Proof that the error between $W(\lambda(\sqrt{n}))$ and the fraction of composite integers in $\mathbb{O}_n$ declines as $n$ increases.

Question

Please provide assistance for the proof that the error between the function $W(\lambda(\sqrt{n}))$ and the fraction of composite integers in $\mathbb{O}_n$ declines as $n$ increases.

Let $\mathbb{O}_n$ represent the set of odd integers less than or equal to $n$ excluding 1.

$\mathbb{O}_n$ = {3,5,7,9,11,13,15,17,19,…n}

Let the function $l(x)$ equal the largest prime number less than $x$.

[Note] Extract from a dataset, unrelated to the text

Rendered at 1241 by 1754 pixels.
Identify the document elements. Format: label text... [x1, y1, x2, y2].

For example: $l(10) = 7, l(20) = 19$ and $l(23) = 19$

Let the function $\lambda(x)$ equal the largest prime number less than or equal to $x$.

For example: $\lambda(10) = 7, \lambda(20) = 19$ and $\lambda(23) = 23$

The function $W(\lambda(\sqrt{n}))$ was derived to represent the fraction of composite integers in the set $\mathbb{O}_n$ for large values of $n$.

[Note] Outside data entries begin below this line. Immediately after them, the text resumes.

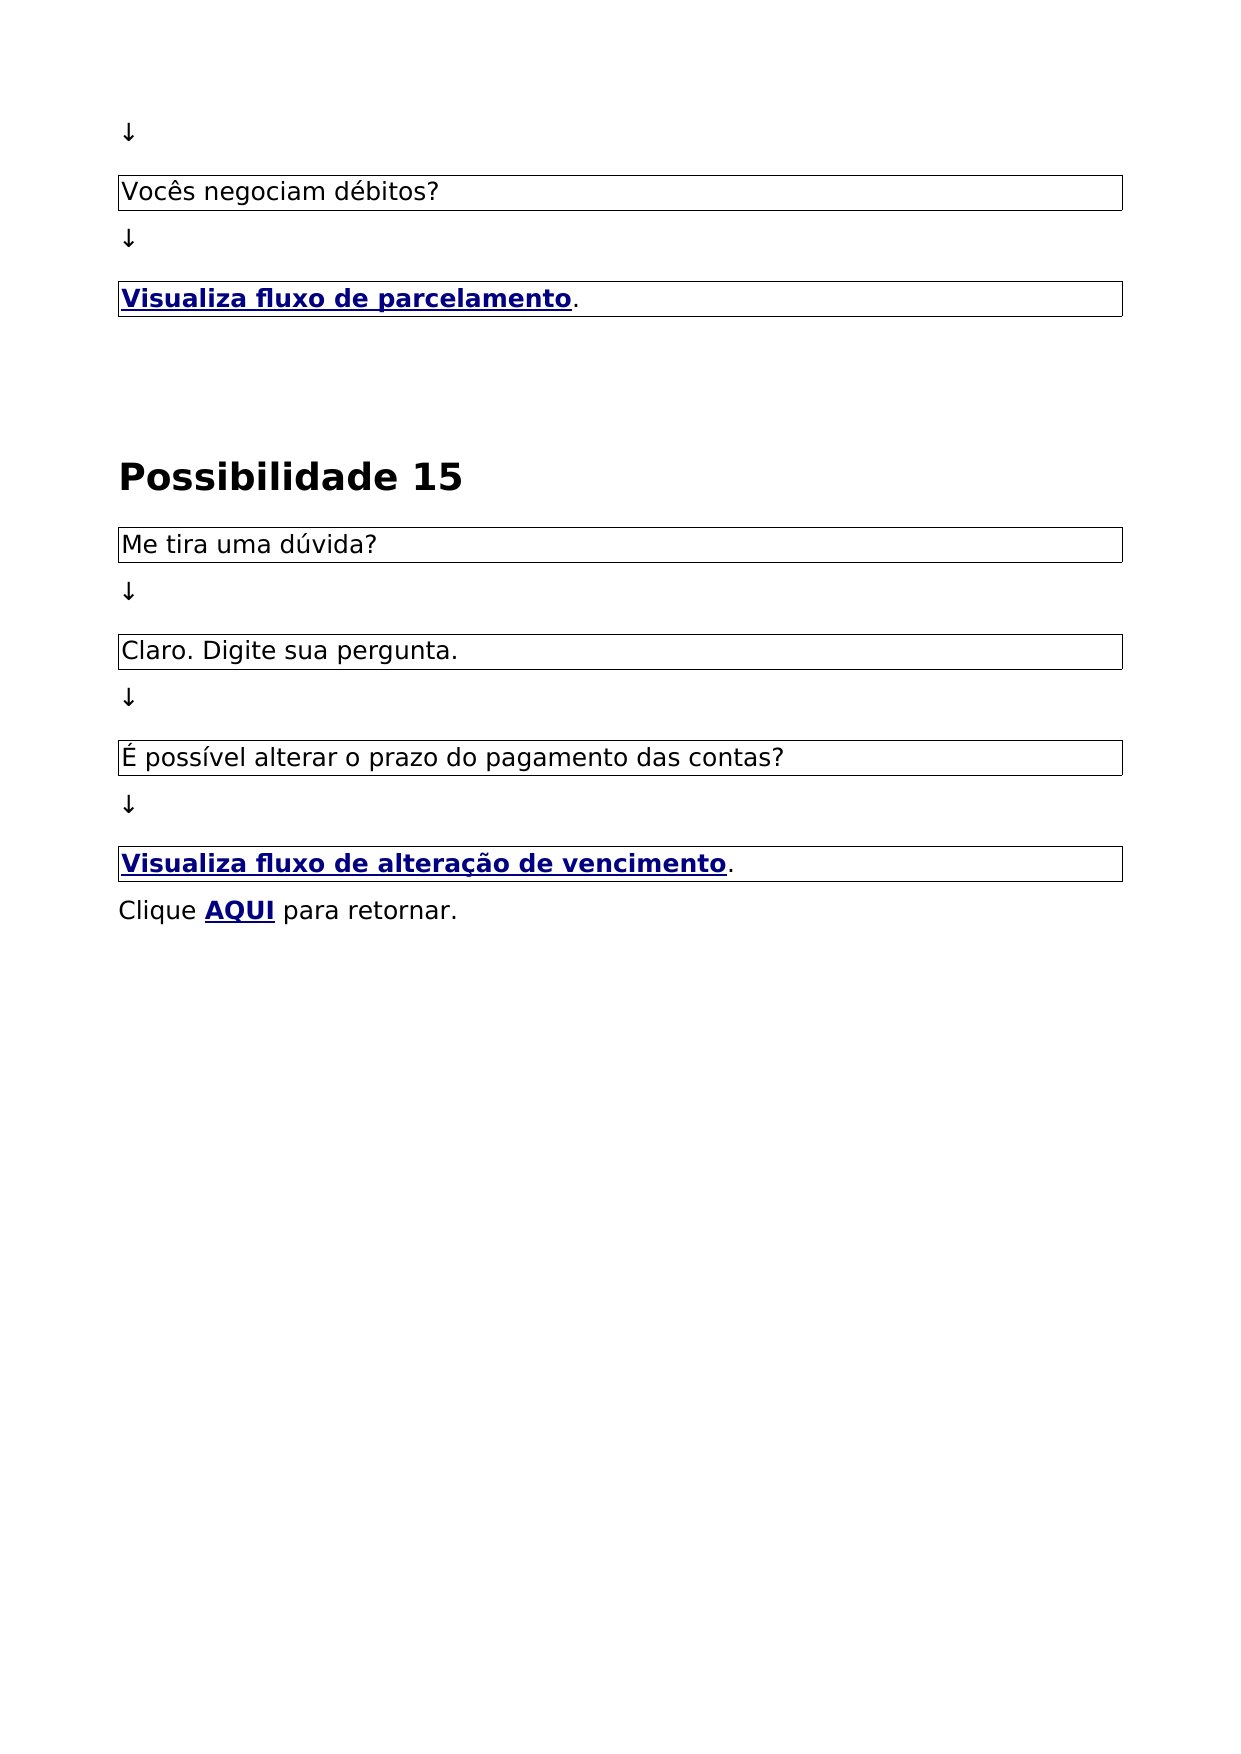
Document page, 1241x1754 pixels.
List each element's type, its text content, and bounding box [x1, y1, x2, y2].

table_header Claro. Digite sua pergunta. [119, 635, 1122, 668]
table_header É possível alterar o prazo do pagamento das contas? [119, 741, 1122, 775]
text ↓ [118, 683, 1122, 713]
subtitle Possibilidade 15 [118, 456, 1122, 500]
table_header Visualiza fluxo de parcelamento. [119, 282, 1122, 316]
text ↓ [118, 118, 1122, 147]
table_header Me tira uma dúvida? [119, 528, 1122, 562]
text ↓ [118, 790, 1122, 819]
text Clique AQUI para retornar. [118, 896, 1122, 955]
table_header Visualiza fluxo de alteração de vencimento. [119, 847, 1122, 881]
text ↓ [118, 577, 1122, 606]
text ↓ [118, 224, 1122, 254]
table_header Vocês negociam débitos? [119, 176, 1122, 210]
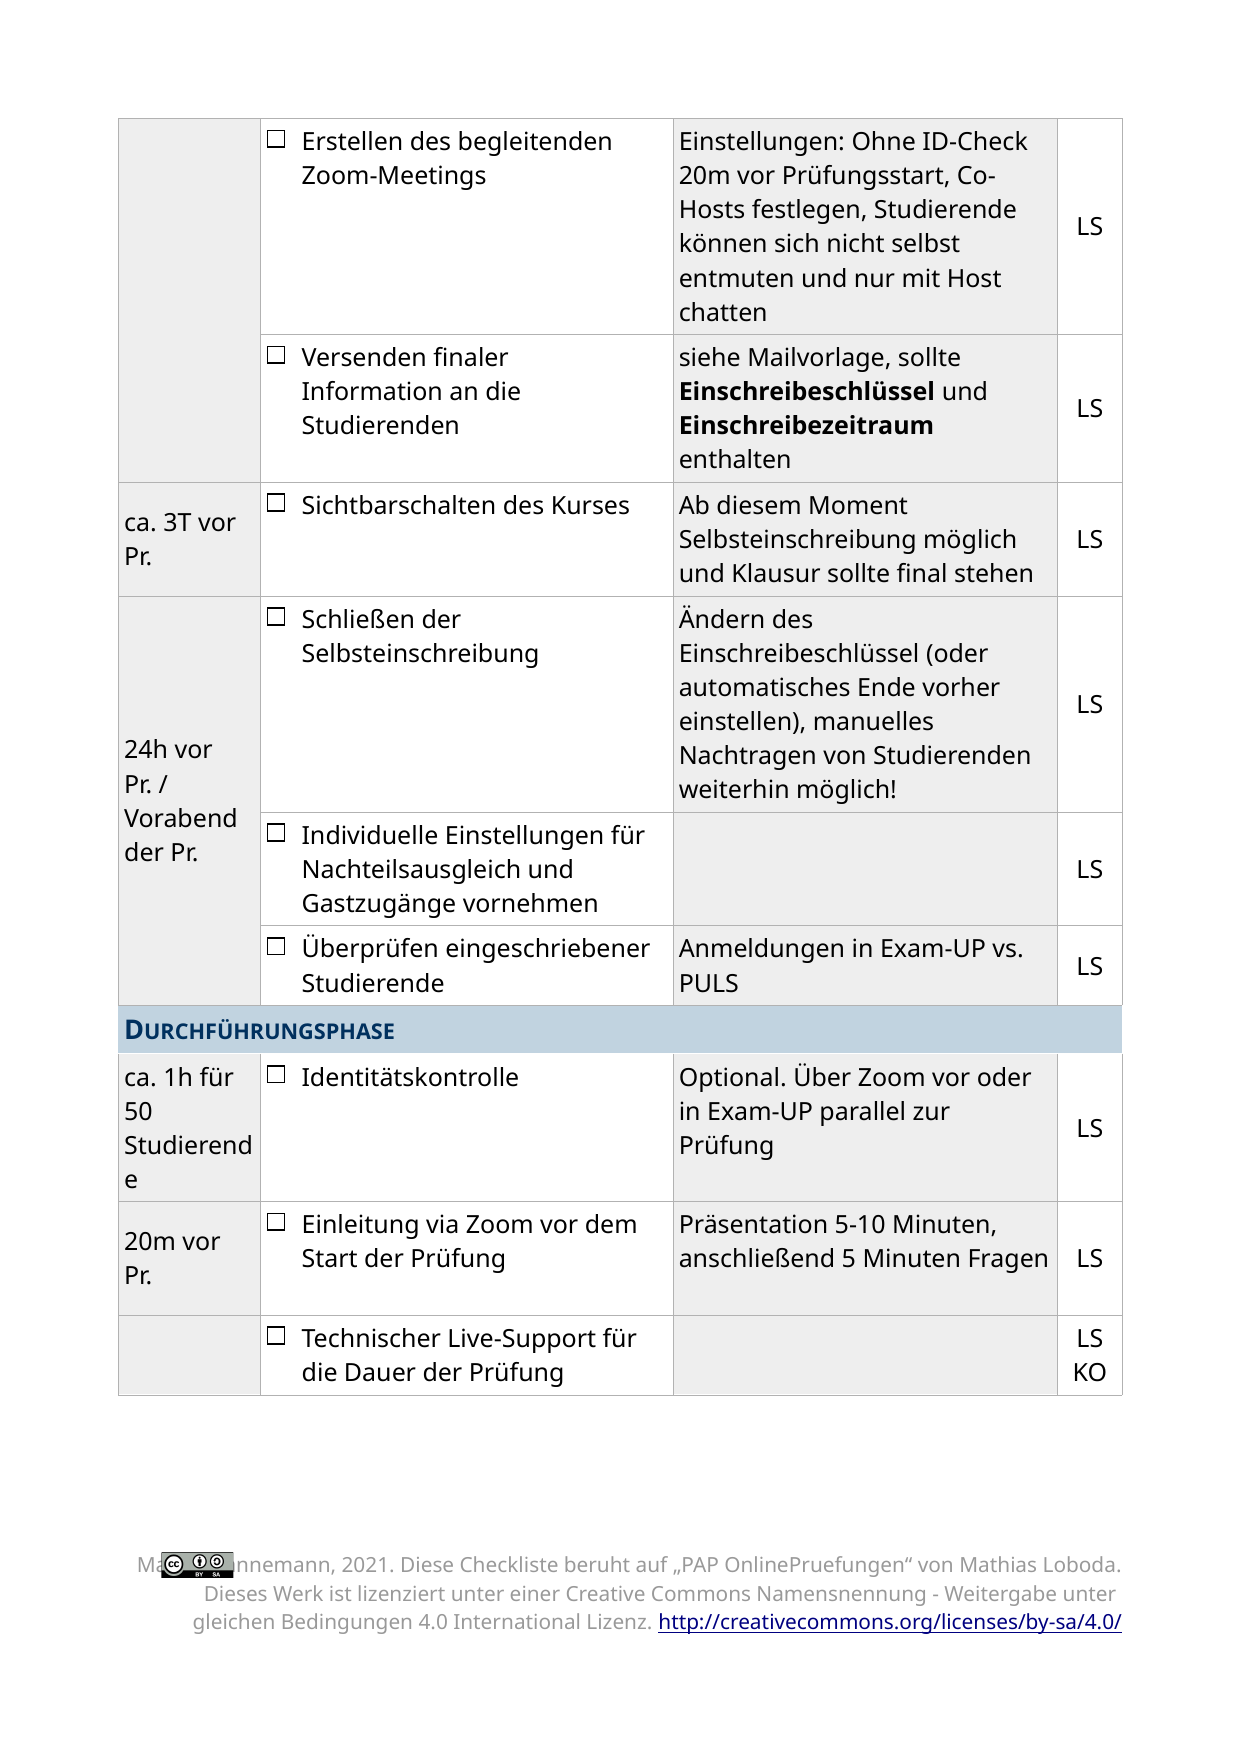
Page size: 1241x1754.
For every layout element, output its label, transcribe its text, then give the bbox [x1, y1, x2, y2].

table_cell [261, 597, 296, 812]
table_cell Präsentation 5-10 Minuten, anschließend 5 Minuten Fragen [674, 1202, 1057, 1315]
table_cell Einstellungen: Ohne ID-Check 20m vor Prüfungsstart, Co-Hosts festlegen, Studierende können sich nicht selbst entmuten und nur mit Host chatten [674, 119, 1057, 334]
table_cell LS [1058, 926, 1122, 1005]
table_cell [674, 1316, 1057, 1394]
table_cell Anmeldungen in Exam-UP vs. PULS [674, 926, 1057, 1005]
table_cell ca. 3T vor Pr. [119, 483, 260, 596]
table_cell Identitätskontrolle [296, 1054, 673, 1201]
table_cell Einleitung via Zoom vor dem Start der Prüfung [296, 1202, 673, 1315]
table_cell LS [1058, 119, 1122, 334]
table_cell LS [1058, 335, 1122, 482]
table_cell [261, 1316, 296, 1394]
table_cell LS [1058, 597, 1122, 812]
table_cell Schließen der Selbsteinschreibung [296, 597, 673, 812]
table_cell 24h vor Pr. / Vorabend der Pr. [119, 597, 260, 1005]
table_cell Versenden finaler Information an die Studierenden [296, 335, 673, 482]
table_cell LS [1058, 483, 1122, 596]
table_cell [261, 1202, 296, 1315]
table_cell [261, 926, 296, 1005]
table_cell LS [1058, 1054, 1122, 1201]
table_cell Optional. Über Zoom vor oder in Exam-UP parallel zur Prüfung [674, 1054, 1057, 1201]
table_cell [261, 813, 296, 925]
table_cell [261, 335, 296, 482]
table_cell [674, 813, 1057, 925]
table_cell siehe Mailvorlage, sollte Einschreibeschlüssel und Einschreibezeitraum enthalten [674, 335, 1057, 482]
table_cell Erstellen des begleitenden Zoom-Meetings [296, 119, 673, 334]
table_cell 20m vor Pr. [119, 1202, 260, 1315]
table_cell LS [1058, 813, 1122, 925]
table_cell [261, 119, 296, 334]
table_cell [261, 483, 296, 596]
table_cell Durchführungsphase [118, 1006, 1122, 1053]
table_cell Überprüfen eingeschriebener Studierende [296, 926, 673, 1005]
table_cell Individuelle Einstellungen für Nachteilsausgleich und Gastzugänge vornehmen [296, 813, 673, 925]
table_cell Ändern des Einschreibeschlüssel (oder automatisches Ende vorher einstellen), manuelles Nachtragen von Studierenden weiterhin möglich! [674, 597, 1057, 812]
table_cell [119, 119, 260, 482]
table_cell Sichtbarschalten des Kurses [296, 483, 673, 596]
table_cell [261, 1054, 296, 1201]
table_cell LS [1058, 1202, 1122, 1315]
table_cell Technischer Live-Support für die Dauer der Prüfung [296, 1316, 673, 1394]
table_cell [119, 1316, 260, 1394]
table_cell Ab diesem Moment Selbsteinschreibung möglich und Klausur sollte final stehen [674, 483, 1057, 596]
table_cell LS KO [1058, 1316, 1122, 1394]
table_cell ca. 1h für 50 Studierende [119, 1054, 260, 1201]
picture [161, 1552, 234, 1578]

\begin{eqnarray*} W(\lambda(\sqrt{n})) = \sum_{\substack{p=3\\p\ \text{prime}}}^{\lambda(\sqrt{n})}\left((\frac{1}{p})\prod_{\substack{q=3\\q\ \text{prime}}}^{l(p)}\frac{(q-1)}{q}\right) \end{eqnarray*} or

$W(\lambda(\sqrt{n}))= \frac{1}{3} + (\frac{1}{5})(\frac{2}{3}) + (\frac{1}{7})(\frac{2}{3})(\frac{4}{5}) + ... + (\frac{1}{ \lambda(\sqrt{n})})(\frac{2}{3})(\frac{4}{5})(\frac{6}{7})(\frac{10}{11})...(\frac{(l(\lambda(\sqrt{n})) - 1)}{l(\lambda(\sqrt{n}))})$.\

I have proven that the maximum error between $W(\lambda(\sqrt{n}))$ and the actual fraction of composite integers in the set $\mathbb{O}_n$ declines as $n$ increases in sections 6 and 7 in this paper http://vixra.org/pdf/1901.0436v5.pdf.

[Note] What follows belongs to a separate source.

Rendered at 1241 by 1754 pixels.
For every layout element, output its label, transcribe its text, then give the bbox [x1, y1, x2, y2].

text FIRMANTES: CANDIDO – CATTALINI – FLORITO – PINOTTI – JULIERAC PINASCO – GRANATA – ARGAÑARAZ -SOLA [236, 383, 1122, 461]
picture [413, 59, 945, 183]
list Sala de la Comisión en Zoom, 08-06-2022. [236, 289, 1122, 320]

Is this proof sufficient? If not, what needs to be done?

Please only post helpful information.

Answer 1

Let me clean it up. Let $lpf(n)$ the least prime factor and $\mu(d)$ the Möbius function and as usual $p,q$ primes then $$\sum_{n \le x, lpf(n)=p} 1 = \sum_{d | \prod_{q < p} q} \mu(d) \lfloor \frac{x}{pd}\rfloor$$

What you did is approximating $\lfloor \frac{x}{pd}\rfloor \approx \frac{x}{pd}$ obtaining $$\sum_{n \le x, lpf(n)=p} 1 \approx \sum_{d | \prod_{q < p} q} \mu(d) \frac{x}{pd}= \frac{x}{p}\sum_{d | \prod_{q < p} q} \frac{\mu(d)}{d}= \frac{x}{p}\prod_{q < p} (1-\frac1q)$$

Then we have $$\lfloor x \rfloor = \sum_{p \le x}\sum_{n \le x, lpf(n)=p} 1$$ $$\lfloor x \rfloor-\pi(x) = \sum_{p \le \sqrt{x}}(-1+\sum_{n \le x, lpf(n)=p} 1)$$

and $$1-\sum_{p \le x} \frac{1}{p}\prod_{q < p} (1-\frac1q) = \prod_{q \le x} (1-\frac1q) $$

$$\sum_p \frac{1}{p}\prod_{q < p} (1-\frac1q)=1$$

To go further you need to estimate those things using the Mertens theorems, the PNT, the RH.

Answer 2

I identified a flaw in determining the maximum error between the $W()$ function and the fraction of composite numbers less than $n$.

For example, the fraction of odd composite numbers less than $n$ that are divisible by 7 (excluding 7) and not divisible by a lower prime is estimated as (1/7)(2/3)(4/5).

The maximum error due to this estimation was precisely determined for each of the fractions (e1, e2, e3).

1/7 ± e1

2/3 ± e2

4/5 ± e3

These errors were incorrectly combined as:

$e_{max}^7 = (1/7)(2/3)(4/5)(e1/(1/7) + e2/(2/3) + e3/(4/5))$

The correct maximum possible error is for composite numbers divisible by 7 is:

$e_{max}^7 = (1/7 + e1)(2/3+e2)(4/5+e3) - (1/7)(2/3)(4/5)$

The difference in the results due to this error is negligible, but for a mathematical proof, any error is not acceptable. The error was corrected, and a new revision of the paper is now available.

http://vixra.org/pdf/1901.0436v6.pdf